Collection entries
++++++++

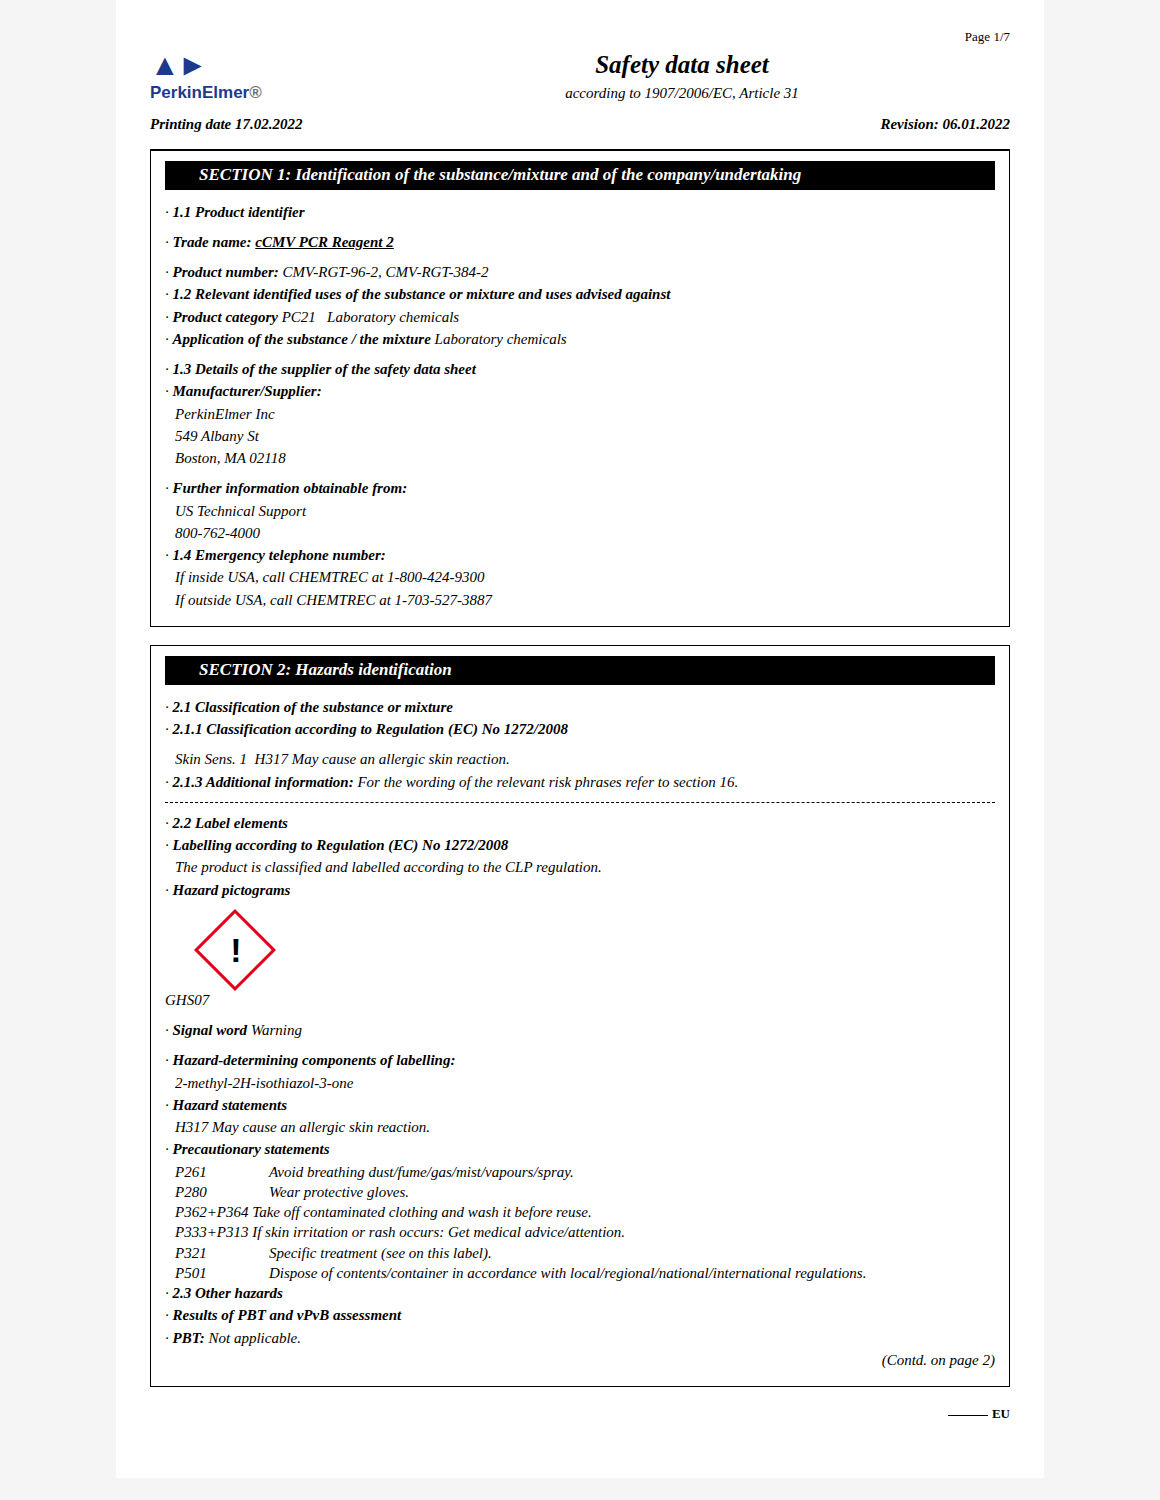Page 1/7
▲►
PerkinElmer®
Safety data sheet
according to 1907/2006/EC, Article 31
Printing date 17.02.2022 Revision: 06.01.2022
SECTION 1: Identification of the substance/mixture and of the company/undertaking
· 1.1 Product identifier
· Trade name: cCMV PCR Reagent 2
· Product number: CMV-RGT-96-2, CMV-RGT-384-2
· 1.2 Relevant identified uses of the substance or mixture and uses advised against
· Product category PC21 Laboratory chemicals
· Application of the substance / the mixture Laboratory chemicals
· 1.3 Details of the supplier of the safety data sheet
· Manufacturer/Supplier:
PerkinElmer Inc
549 Albany St
Boston, MA 02118
· Further information obtainable from:
US Technical Support
800-762-4000
· 1.4 Emergency telephone number:
If inside USA, call CHEMTREC at 1-800-424-9300
If outside USA, call CHEMTREC at 1-703-527-3887
SECTION 2: Hazards identification
· 2.1 Classification of the substance or mixture
· 2.1.1 Classification according to Regulation (EC) No 1272/2008
Skin Sens. 1 H317 May cause an allergic skin reaction.
· 2.1.3 Additional information: For the wording of the relevant risk phrases refer to section 16.
· 2.2 Label elements
· Labelling according to Regulation (EC) No 1272/2008
The product is classified and labelled according to the CLP regulation.
· Hazard pictograms
!
GHS07
· Signal word Warning
· Hazard-determining components of labelling:
2-methyl-2H-isothiazol-3-one
· Hazard statements
H317 May cause an allergic skin reaction.
· Precautionary statements
P261
Avoid breathing dust/fume/gas/mist/vapours/spray.
P280
Wear protective gloves.
P362+P364 Take off contaminated clothing and wash it before reuse.
P333+P313 If skin irritation or rash occurs: Get medical advice/attention.
P321
Specific treatment (see on this label).
P501
Dispose of contents/container in accordance with local/regional/national/international regulations.
· 2.3 Other hazards
· Results of PBT and vPvB assessment
· PBT: Not applicable.
(Contd. on page 2)
EU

++++++++

### Exercise objective:
Repeat each entry above word for word, leaving every picture out.

### Solved exercise:
Page 1/7
▲►
PerkinElmer®
Safety data sheet
according to 1907/2006/EC, Article 31
Printing date 17.02.2022 Revision: 06.01.2022
SECTION 1: Identification of the substance/mixture and of the company/undertaking
· 1.1 Product identifier
· Trade name: cCMV PCR Reagent 2
· Product number: CMV-RGT-96-2, CMV-RGT-384-2
· 1.2 Relevant identified uses of the substance or mixture and uses advised against
· Product category PC21 Laboratory chemicals
· Application of the substance / the mixture Laboratory chemicals
· 1.3 Details of the supplier of the safety data sheet
· Manufacturer/Supplier:
PerkinElmer Inc
549 Albany St
Boston, MA 02118
· Further information obtainable from:
US Technical Support
800-762-4000
· 1.4 Emergency telephone number:
If inside USA, call CHEMTREC at 1-800-424-9300
If outside USA, call CHEMTREC at 1-703-527-3887
SECTION 2: Hazards identification
· 2.1 Classification of the substance or mixture
· 2.1.1 Classification according to Regulation (EC) No 1272/2008
Skin Sens. 1 H317 May cause an allergic skin reaction.
· 2.1.3 Additional information: For the wording of the relevant risk phrases refer to section 16.
· 2.2 Label elements
· Labelling according to Regulation (EC) No 1272/2008
The product is classified and labelled according to the CLP regulation.
· Hazard pictograms
!
GHS07
· Signal word Warning
· Hazard-determining components of labelling:
2-methyl-2H-isothiazol-3-one
· Hazard statements
H317 May cause an allergic skin reaction.
· Precautionary statements
P261
Avoid breathing dust/fume/gas/mist/vapours/spray.
P280
Wear protective gloves.
P362+P364 Take off contaminated clothing and wash it before reuse.
P333+P313 If skin irritation or rash occurs: Get medical advice/attention.
P321
Specific treatment (see on this label).
P501
Dispose of contents/container in accordance with local/regional/national/international regulations.
· 2.3 Other hazards
· Results of PBT and vPvB assessment
· PBT: Not applicable.
(Contd. on page 2)
EU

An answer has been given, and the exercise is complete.